Does the world spin right? (II)


The research on 60Co beta decay has shown the symmetry breaking, but conservation of the CP (charge+parity) symmetry: in b- decay the electron is ejected down, in b+ decays - the anti-electron (positron) is ejected up.

A surprise came from neutral mesons K0, consisting of one d quark and one anti-quark s (and anti-meson K0 with d i
s). Their parity equals zero. These mesons can be considered as a mixture of two components - with parity CP=1 and CP=-1. The meson  K0 with parity 1 decays after 0,9x10-10 s to two lighter mesons p+ i p- (consisting of u quark and d anti-quark or u i d, respectively); the meson with CP=-1 lives 500 times longer, because it may decay only to three mesons p0.

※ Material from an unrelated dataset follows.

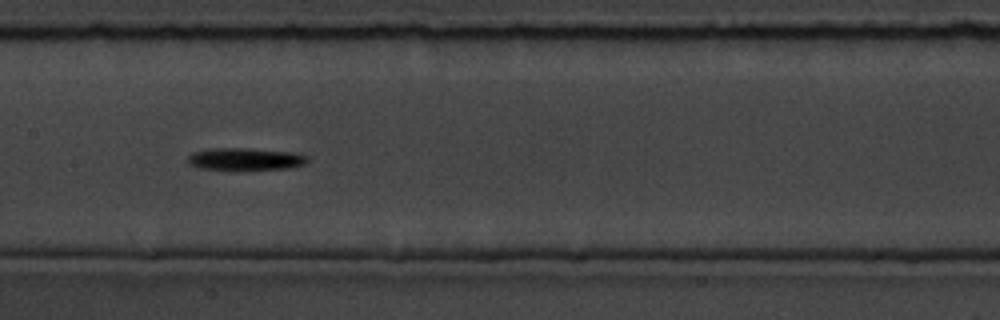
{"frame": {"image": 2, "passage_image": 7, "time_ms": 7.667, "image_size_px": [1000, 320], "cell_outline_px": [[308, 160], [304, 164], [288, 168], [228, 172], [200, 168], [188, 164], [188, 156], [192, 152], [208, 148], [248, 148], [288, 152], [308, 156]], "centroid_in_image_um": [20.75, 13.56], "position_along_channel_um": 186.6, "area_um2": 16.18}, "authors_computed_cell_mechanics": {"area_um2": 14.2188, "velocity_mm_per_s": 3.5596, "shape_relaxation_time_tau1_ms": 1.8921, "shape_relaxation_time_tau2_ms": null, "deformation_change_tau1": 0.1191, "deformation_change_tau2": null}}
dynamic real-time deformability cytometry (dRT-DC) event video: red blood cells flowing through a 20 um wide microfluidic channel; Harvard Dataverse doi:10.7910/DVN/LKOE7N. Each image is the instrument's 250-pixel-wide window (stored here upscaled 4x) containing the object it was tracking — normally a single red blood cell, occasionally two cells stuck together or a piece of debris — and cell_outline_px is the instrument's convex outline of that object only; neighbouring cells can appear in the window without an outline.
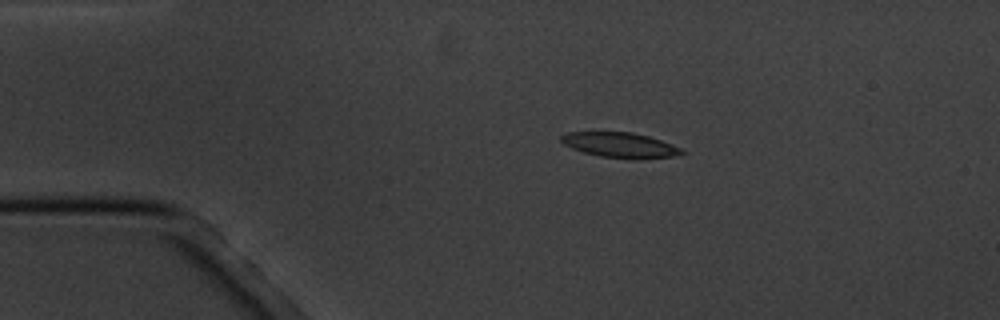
{"species": "common noctule bat (a hibernating species)", "species_latin": "Nyctalus noctula", "temperature_condition": "cold", "stored_images_in_passage": 8, "camera_frame_rate_fps": 3000, "um_per_image_px": 0.085, "animal": {"sex": "male", "body_mass_g": 20.1, "forearm_length_mm": 53.5}, "frame": {"image": 1, "passage_image": 2, "time_ms": 1.333, "image_size_px": [1000, 320], "cell_outline_px": [[688, 152], [672, 156], [636, 160], [600, 156], [584, 152], [572, 148], [564, 144], [560, 140], [560, 136], [568, 132], [632, 132], [648, 136], [672, 144]], "centroid_in_image_um": [52.72, 12.33], "position_along_channel_um": 32.3, "area_um2": 17.69}}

In 1964 there was observed however that about one out of 500 long-lived mesons K0 "change in flight" its parity to CP=1 and dies quicker. CP parity is not conserved!

Just in 1999 other experiments confirmed breaking the CP symmetry, however, always very small. Because simultaneously there are no observations, within the measurement error, of breaking the combined charge-parity-time symmetry (CPT), so the time arrow also is not asymmetrical

Like that "celtic" spin: slightly unsimmetrical, but rotates only in one direction.

Like the time arrow: it runs only forward and we (with a high scientific confidence level) get always older!


Also the Venetian gondola are slighty (by 15 cm) assymetric one one side - this allows to row just by one "gondoliere".